▸ ENTRIES PROVIDED
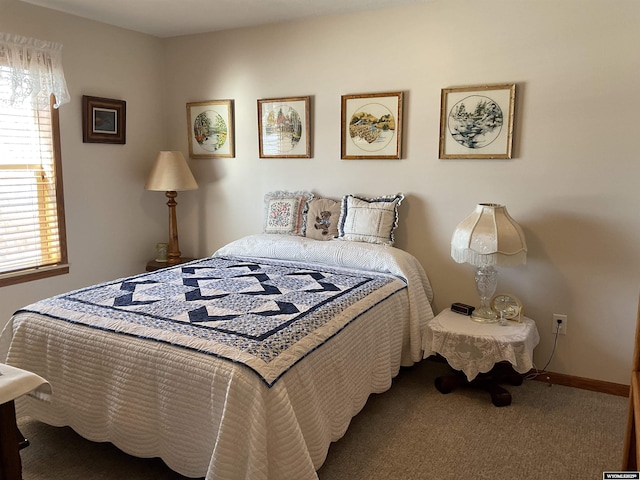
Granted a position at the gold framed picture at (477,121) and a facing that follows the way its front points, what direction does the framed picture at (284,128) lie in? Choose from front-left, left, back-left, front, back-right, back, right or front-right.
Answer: right

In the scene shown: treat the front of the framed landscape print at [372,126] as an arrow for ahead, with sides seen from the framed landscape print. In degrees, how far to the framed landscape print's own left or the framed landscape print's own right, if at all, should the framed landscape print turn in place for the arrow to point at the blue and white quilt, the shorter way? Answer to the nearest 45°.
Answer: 0° — it already faces it

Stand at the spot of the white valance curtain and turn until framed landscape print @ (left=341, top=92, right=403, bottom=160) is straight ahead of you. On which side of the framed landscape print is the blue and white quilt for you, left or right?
right

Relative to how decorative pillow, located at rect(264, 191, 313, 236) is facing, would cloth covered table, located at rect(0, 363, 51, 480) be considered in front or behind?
in front

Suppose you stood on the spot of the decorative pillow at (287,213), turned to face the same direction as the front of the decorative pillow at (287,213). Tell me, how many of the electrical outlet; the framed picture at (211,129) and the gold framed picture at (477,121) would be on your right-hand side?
1

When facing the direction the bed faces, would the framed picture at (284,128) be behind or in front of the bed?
behind

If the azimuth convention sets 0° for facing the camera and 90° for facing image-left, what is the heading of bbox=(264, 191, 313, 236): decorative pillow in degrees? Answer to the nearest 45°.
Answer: approximately 45°

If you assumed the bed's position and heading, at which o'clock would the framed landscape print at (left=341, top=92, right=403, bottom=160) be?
The framed landscape print is roughly at 6 o'clock from the bed.

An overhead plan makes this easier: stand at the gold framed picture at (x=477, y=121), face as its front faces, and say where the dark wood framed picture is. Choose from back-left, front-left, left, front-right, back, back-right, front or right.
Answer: right

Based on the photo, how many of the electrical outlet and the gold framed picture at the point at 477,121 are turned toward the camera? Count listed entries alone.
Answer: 2
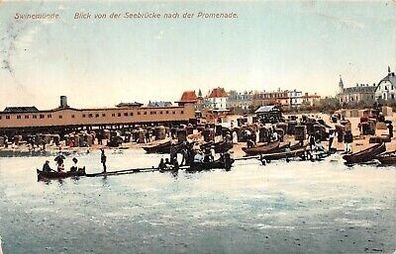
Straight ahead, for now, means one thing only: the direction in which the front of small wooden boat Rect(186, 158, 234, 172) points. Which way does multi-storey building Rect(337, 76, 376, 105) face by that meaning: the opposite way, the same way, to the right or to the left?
to the left

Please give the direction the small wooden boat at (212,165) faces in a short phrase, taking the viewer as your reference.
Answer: facing to the left of the viewer

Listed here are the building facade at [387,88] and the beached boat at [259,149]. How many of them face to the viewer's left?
1

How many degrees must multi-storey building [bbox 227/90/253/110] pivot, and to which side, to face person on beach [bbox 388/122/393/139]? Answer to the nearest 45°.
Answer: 0° — it already faces them

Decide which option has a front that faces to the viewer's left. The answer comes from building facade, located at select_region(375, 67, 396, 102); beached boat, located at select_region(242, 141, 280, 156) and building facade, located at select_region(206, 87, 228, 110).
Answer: the beached boat
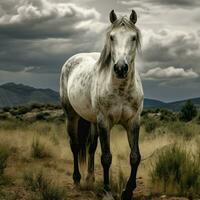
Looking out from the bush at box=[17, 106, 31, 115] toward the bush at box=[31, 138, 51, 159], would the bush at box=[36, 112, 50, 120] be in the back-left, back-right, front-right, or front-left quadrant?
front-left

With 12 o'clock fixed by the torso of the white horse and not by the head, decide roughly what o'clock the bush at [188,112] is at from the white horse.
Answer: The bush is roughly at 8 o'clock from the white horse.

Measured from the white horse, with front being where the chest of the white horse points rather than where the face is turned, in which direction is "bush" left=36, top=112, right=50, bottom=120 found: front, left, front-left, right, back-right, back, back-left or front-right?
back-left

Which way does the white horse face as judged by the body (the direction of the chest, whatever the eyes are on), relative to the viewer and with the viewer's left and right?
facing the viewer and to the right of the viewer

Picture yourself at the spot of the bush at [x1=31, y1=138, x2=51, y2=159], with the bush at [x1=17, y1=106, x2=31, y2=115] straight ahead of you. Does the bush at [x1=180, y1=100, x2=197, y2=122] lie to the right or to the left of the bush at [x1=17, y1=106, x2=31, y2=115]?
right

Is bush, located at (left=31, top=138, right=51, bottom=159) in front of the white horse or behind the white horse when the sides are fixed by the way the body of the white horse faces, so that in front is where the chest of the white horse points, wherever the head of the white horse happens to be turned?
behind

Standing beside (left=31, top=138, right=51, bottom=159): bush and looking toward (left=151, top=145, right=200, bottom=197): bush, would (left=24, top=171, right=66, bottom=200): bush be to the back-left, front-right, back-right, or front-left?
front-right

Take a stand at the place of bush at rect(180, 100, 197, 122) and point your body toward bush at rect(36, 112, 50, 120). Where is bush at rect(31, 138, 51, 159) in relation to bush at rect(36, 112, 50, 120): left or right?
left
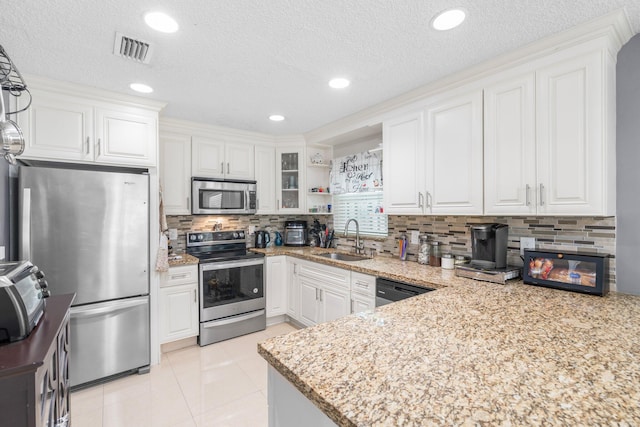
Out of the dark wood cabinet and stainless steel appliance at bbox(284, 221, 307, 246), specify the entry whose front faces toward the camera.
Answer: the stainless steel appliance

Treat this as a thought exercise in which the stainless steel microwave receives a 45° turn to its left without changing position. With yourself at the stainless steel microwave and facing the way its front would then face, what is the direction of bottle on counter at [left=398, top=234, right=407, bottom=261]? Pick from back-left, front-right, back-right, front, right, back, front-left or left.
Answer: front

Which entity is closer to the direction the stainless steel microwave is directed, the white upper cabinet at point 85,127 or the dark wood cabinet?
the dark wood cabinet

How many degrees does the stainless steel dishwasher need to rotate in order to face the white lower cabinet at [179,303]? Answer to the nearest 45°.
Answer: approximately 45° to its right

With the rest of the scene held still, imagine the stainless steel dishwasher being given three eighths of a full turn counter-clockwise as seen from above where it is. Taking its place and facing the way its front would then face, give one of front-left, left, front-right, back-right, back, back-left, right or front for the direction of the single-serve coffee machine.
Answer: front

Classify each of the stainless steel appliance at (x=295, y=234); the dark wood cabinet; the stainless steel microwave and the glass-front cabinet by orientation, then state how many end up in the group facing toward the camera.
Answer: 3

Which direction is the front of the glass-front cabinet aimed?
toward the camera

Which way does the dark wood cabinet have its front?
to the viewer's right

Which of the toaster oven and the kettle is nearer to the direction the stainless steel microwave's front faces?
the toaster oven

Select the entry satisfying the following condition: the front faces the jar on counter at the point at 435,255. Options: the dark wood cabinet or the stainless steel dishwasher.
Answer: the dark wood cabinet

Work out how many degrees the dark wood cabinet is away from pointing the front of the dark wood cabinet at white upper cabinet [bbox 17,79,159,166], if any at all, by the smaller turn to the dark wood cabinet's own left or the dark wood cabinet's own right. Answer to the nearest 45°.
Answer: approximately 90° to the dark wood cabinet's own left

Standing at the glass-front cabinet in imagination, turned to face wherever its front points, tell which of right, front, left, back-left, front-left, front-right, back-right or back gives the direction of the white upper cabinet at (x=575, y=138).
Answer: front-left

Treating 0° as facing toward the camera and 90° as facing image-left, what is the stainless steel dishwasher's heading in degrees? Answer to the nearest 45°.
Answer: approximately 45°

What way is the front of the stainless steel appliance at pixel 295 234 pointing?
toward the camera

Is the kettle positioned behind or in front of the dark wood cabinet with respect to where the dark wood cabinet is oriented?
in front

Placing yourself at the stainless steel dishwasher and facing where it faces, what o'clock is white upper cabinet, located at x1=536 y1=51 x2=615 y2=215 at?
The white upper cabinet is roughly at 8 o'clock from the stainless steel dishwasher.

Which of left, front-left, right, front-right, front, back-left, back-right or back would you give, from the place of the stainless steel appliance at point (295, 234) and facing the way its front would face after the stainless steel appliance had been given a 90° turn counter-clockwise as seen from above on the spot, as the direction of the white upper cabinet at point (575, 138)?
front-right

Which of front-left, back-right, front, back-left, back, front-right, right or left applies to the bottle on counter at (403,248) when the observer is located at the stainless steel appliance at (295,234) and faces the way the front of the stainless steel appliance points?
front-left

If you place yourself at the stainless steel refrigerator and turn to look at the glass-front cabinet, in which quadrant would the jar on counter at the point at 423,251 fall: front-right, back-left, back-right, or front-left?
front-right
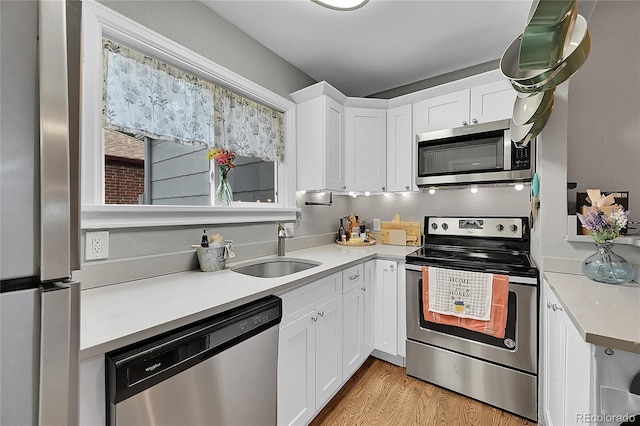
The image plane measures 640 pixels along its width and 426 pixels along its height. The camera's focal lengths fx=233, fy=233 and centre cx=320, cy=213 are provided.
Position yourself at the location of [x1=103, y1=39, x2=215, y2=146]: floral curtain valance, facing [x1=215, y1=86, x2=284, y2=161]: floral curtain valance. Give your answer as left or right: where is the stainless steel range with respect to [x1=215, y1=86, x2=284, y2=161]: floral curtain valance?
right

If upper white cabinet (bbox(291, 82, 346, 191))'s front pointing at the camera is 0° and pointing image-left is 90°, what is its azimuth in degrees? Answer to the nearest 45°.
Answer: approximately 315°

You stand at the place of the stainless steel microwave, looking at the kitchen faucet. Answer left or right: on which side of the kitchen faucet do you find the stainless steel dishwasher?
left

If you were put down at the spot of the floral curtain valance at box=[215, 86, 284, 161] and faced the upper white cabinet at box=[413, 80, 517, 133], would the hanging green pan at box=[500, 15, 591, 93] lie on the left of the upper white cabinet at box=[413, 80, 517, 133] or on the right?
right

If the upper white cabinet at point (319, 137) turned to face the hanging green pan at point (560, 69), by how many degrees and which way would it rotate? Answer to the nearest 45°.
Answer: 0° — it already faces it

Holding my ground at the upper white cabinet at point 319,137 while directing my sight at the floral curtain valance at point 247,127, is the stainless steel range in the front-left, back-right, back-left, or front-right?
back-left

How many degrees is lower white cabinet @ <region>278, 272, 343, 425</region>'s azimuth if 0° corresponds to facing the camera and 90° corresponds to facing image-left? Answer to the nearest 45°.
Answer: approximately 315°

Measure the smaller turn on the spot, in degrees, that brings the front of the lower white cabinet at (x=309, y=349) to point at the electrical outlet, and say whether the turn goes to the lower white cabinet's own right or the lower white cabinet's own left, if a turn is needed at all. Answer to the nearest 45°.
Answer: approximately 135° to the lower white cabinet's own right
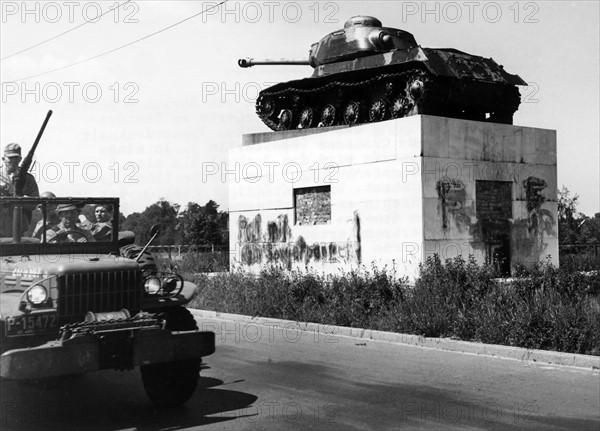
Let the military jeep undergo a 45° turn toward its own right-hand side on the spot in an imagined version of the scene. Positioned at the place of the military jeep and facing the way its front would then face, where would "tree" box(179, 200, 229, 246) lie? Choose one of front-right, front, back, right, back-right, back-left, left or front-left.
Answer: back

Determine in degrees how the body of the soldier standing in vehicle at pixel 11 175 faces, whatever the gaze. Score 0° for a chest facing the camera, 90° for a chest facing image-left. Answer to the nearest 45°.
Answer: approximately 315°

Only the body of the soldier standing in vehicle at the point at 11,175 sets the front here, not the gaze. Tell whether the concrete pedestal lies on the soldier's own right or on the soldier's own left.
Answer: on the soldier's own left
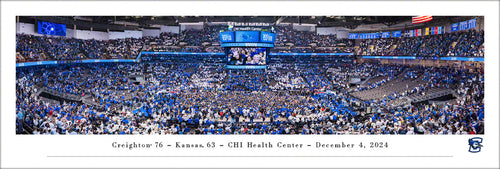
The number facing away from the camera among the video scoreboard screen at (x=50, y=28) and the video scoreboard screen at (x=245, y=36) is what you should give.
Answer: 0

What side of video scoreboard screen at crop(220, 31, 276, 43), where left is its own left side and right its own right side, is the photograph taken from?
front

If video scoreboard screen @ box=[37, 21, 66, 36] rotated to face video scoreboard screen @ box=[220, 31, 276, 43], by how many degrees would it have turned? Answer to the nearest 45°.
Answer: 0° — it already faces it

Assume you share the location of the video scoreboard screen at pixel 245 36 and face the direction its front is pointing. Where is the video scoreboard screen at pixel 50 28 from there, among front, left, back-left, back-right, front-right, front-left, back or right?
right

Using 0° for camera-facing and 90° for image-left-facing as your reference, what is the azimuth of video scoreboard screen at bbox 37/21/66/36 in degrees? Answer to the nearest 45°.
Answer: approximately 315°
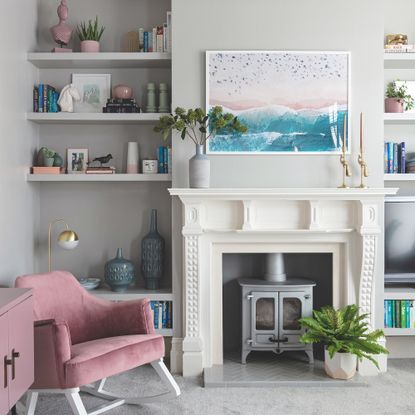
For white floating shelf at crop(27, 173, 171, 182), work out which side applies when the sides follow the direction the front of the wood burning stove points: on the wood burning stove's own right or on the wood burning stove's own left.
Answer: on the wood burning stove's own right

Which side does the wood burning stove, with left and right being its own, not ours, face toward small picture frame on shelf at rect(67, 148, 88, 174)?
right

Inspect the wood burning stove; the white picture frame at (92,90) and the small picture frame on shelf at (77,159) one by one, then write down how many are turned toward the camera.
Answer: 3

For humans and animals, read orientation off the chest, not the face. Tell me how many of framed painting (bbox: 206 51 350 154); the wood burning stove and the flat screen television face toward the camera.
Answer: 3

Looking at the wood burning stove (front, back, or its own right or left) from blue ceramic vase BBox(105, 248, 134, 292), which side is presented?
right

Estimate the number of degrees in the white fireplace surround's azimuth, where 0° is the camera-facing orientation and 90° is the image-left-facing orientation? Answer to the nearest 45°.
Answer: approximately 0°

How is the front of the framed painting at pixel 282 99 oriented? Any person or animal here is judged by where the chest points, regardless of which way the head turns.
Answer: toward the camera

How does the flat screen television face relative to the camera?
toward the camera

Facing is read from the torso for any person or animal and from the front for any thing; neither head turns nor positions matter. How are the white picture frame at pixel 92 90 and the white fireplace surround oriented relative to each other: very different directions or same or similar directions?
same or similar directions

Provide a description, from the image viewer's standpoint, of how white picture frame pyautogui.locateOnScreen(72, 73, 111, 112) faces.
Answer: facing the viewer

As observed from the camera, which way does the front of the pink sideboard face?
facing the viewer and to the right of the viewer

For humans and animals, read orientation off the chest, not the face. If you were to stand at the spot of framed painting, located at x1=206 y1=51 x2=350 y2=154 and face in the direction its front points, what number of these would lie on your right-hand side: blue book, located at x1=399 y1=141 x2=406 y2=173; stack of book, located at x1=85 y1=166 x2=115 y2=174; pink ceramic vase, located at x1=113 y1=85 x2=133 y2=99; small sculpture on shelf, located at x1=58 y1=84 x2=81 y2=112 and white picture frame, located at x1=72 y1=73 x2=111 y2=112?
4
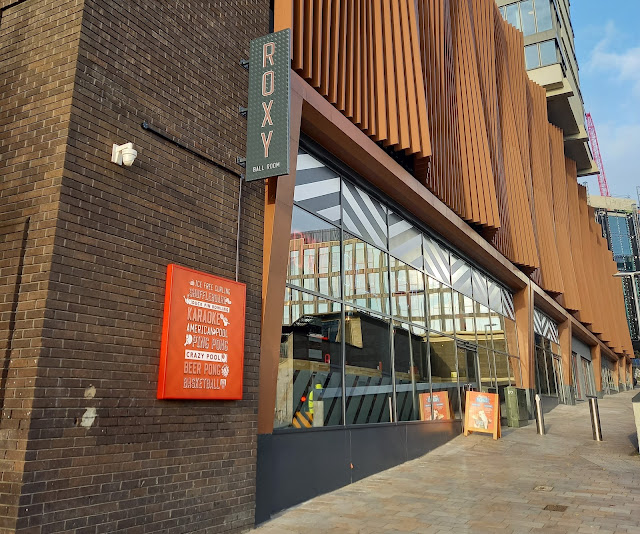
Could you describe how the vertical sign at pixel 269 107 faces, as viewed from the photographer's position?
facing the viewer and to the left of the viewer

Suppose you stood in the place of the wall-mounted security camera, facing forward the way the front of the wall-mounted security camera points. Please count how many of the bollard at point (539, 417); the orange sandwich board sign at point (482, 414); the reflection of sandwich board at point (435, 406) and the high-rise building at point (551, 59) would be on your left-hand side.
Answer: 4

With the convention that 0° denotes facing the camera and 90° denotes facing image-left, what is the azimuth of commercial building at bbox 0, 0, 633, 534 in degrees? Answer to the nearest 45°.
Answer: approximately 315°

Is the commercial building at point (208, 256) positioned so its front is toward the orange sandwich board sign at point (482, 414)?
no

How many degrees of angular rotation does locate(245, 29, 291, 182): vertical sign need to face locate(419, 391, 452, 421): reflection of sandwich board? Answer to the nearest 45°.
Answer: approximately 180°

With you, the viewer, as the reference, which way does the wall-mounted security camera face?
facing the viewer and to the right of the viewer

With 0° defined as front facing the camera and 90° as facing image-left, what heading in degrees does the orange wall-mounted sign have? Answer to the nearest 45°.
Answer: approximately 315°

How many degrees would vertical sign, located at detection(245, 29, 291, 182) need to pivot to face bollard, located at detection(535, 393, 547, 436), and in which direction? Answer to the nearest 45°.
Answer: approximately 180°

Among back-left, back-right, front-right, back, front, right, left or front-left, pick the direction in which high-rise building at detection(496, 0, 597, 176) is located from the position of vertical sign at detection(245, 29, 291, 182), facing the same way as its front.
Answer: back

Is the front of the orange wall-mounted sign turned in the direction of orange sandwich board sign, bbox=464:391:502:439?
no

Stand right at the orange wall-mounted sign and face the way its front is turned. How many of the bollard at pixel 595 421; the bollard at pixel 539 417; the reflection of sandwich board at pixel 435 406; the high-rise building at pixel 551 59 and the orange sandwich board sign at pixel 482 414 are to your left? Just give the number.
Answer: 5

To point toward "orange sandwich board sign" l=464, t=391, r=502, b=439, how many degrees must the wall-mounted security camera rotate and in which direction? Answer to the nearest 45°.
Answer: approximately 90° to its left

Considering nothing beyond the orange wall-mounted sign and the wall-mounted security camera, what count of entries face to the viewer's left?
0
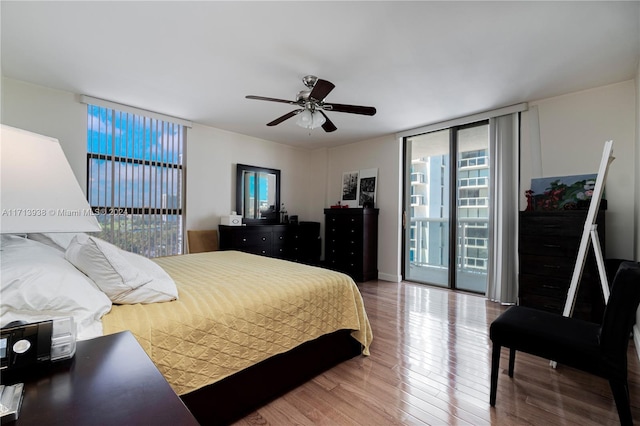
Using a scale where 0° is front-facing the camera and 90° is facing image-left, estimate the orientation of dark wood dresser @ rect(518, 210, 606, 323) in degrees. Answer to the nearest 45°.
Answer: approximately 45°

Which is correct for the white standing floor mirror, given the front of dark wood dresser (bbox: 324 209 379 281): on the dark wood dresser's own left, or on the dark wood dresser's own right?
on the dark wood dresser's own left

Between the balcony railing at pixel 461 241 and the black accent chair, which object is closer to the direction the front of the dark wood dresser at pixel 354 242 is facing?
the black accent chair

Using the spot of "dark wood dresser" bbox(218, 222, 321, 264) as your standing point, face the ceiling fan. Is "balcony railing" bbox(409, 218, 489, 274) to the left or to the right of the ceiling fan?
left

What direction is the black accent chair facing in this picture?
to the viewer's left

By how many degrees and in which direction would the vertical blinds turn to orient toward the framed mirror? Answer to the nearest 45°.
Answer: approximately 45° to its left

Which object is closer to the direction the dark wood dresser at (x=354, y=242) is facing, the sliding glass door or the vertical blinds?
the vertical blinds

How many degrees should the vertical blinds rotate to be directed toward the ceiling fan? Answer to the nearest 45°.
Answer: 0° — it already faces it

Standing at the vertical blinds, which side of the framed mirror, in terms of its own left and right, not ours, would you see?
right

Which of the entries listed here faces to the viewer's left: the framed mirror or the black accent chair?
the black accent chair
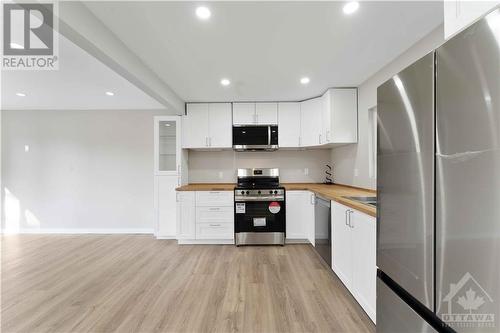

▸ DESCRIPTION OF THE TASK
Pull out every line of the material above that contains the word "lower". Case matters, so a line counts only if the capital and small letters match.

▸ SOLVED EXERCISE
How many degrees does the stainless steel dishwasher need to rotate in order to face the white lower cabinet at [179,303]? Answer to the nearest 45°.
How many degrees is lower white cabinet @ <region>278, 272, 343, 425</region>'s azimuth if 0° corresponds to facing the camera and 90° corresponds to facing image-left? Answer to the nearest 45°.
Measure the smaller turn on the spot, in degrees, that brings the front of the lower white cabinet at (x=309, y=349) to point at the electrical outlet, and say whether the turn goes to the lower white cabinet's own right or the lower white cabinet's own left, if a turn is needed at all. Answer to the nearest 45°.
Answer: approximately 135° to the lower white cabinet's own right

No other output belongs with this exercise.